Work to do. Copy out the rows below, from the line containing "genus: Corvus" through the last line, inclusive.

Records for processing.
□ □ □

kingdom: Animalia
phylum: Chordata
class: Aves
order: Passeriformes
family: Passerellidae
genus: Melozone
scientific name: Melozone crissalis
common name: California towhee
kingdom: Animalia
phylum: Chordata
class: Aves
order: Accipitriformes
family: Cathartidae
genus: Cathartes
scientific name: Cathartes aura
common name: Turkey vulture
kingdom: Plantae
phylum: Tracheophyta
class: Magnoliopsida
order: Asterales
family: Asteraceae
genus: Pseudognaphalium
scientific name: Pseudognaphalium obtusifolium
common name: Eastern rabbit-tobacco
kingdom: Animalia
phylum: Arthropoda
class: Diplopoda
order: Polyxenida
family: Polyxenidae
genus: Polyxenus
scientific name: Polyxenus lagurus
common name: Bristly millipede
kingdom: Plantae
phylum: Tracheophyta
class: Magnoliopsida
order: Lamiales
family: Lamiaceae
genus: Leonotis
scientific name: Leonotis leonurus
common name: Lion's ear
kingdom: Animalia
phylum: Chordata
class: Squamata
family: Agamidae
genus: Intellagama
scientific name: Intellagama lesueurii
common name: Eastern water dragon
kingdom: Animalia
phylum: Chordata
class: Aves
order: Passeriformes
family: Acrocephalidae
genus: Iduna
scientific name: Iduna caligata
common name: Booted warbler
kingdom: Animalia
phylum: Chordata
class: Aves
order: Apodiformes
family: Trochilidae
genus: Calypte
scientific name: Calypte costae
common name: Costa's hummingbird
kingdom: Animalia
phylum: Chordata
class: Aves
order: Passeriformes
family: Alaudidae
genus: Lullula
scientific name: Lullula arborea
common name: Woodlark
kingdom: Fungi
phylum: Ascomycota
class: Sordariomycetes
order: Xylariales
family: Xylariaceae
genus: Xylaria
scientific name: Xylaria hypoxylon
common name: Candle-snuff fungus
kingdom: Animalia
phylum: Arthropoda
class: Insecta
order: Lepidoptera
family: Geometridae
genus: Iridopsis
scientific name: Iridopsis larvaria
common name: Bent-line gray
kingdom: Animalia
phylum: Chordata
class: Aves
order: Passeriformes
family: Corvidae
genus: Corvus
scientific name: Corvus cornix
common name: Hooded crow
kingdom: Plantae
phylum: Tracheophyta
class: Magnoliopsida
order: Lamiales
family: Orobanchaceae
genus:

□ □ □

Response below.
genus: Corvus
scientific name: Corvus cornix
common name: Hooded crow
kingdom: Plantae
phylum: Tracheophyta
class: Magnoliopsida
order: Lamiales
family: Orobanchaceae
genus:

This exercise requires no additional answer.